Please reproduce all entries word for word and omit their pictures.

═════ Dataset records ═════

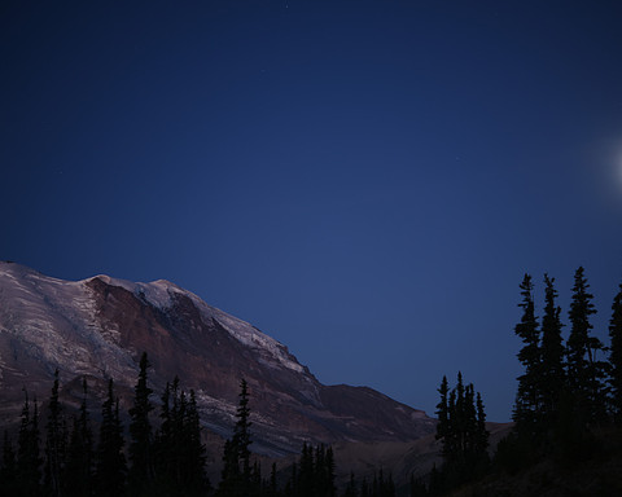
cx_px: 334
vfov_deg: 22.5
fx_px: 1252
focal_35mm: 68
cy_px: 248
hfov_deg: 27.9
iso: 100
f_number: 2.8
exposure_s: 4
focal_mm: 60
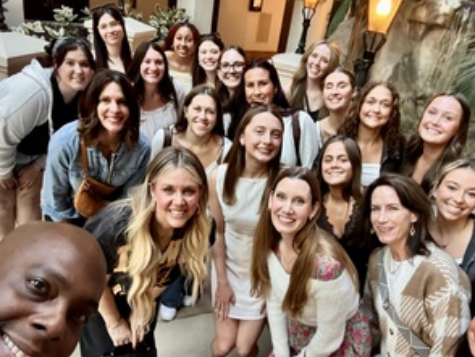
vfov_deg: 46.6
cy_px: 215
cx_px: 263
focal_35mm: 30
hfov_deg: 59.8
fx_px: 412
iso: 320
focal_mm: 2.69
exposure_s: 1/40
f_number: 1.9
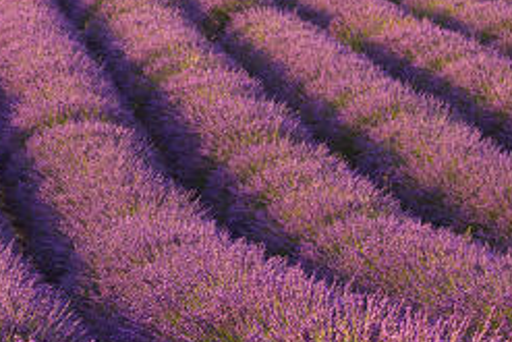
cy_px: -12
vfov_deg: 7.1
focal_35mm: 194
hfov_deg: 10.6
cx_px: 358
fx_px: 2761
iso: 400
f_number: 9
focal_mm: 80
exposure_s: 1/250
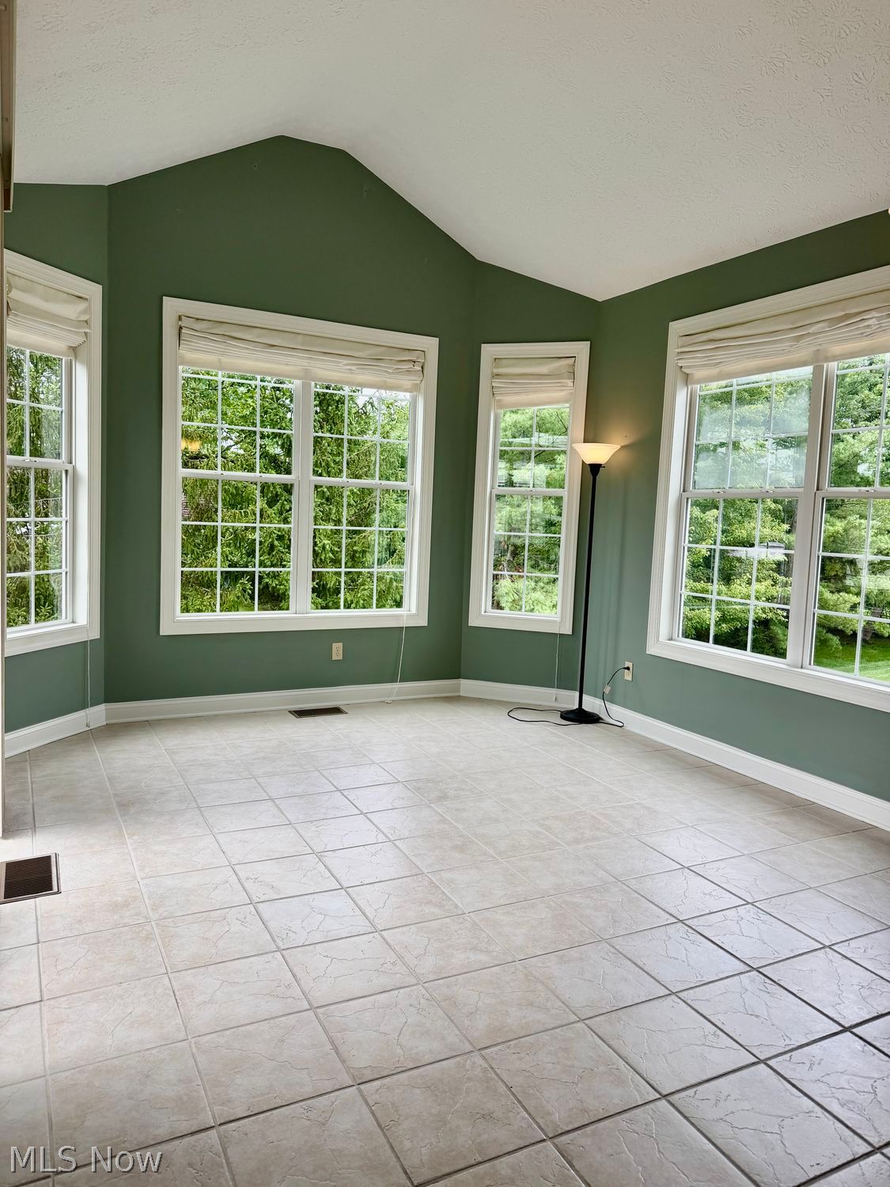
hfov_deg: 56.8
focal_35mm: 24
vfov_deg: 71.6
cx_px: 445
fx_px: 823
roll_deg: -2.2
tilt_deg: -4.8
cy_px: 594
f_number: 1.78
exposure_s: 1/517
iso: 80
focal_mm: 6.76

═════

== Reply ==
cx_px: 334
vfov_deg: 22.5
fx_px: 1252
focal_35mm: 68
cy_px: 248
hfov_deg: 27.9
iso: 100
f_number: 2.8
exposure_s: 4
focal_mm: 60
vfov_deg: 46.6
cy_px: 215
cx_px: 263
focal_35mm: 30
hfov_deg: 59.8
fx_px: 412
iso: 320
focal_mm: 2.69
exposure_s: 1/40
f_number: 1.9
cy_px: -12
vfov_deg: 7.1
focal_35mm: 194
hfov_deg: 10.6
cx_px: 358
fx_px: 2761
iso: 400
f_number: 9
focal_mm: 80
exposure_s: 1/250
hfov_deg: 56.8
focal_35mm: 24
vfov_deg: 71.6
cx_px: 445
fx_px: 823
roll_deg: -2.2
tilt_deg: -4.8
cy_px: 594
f_number: 1.78
exposure_s: 1/517
iso: 80
focal_mm: 6.76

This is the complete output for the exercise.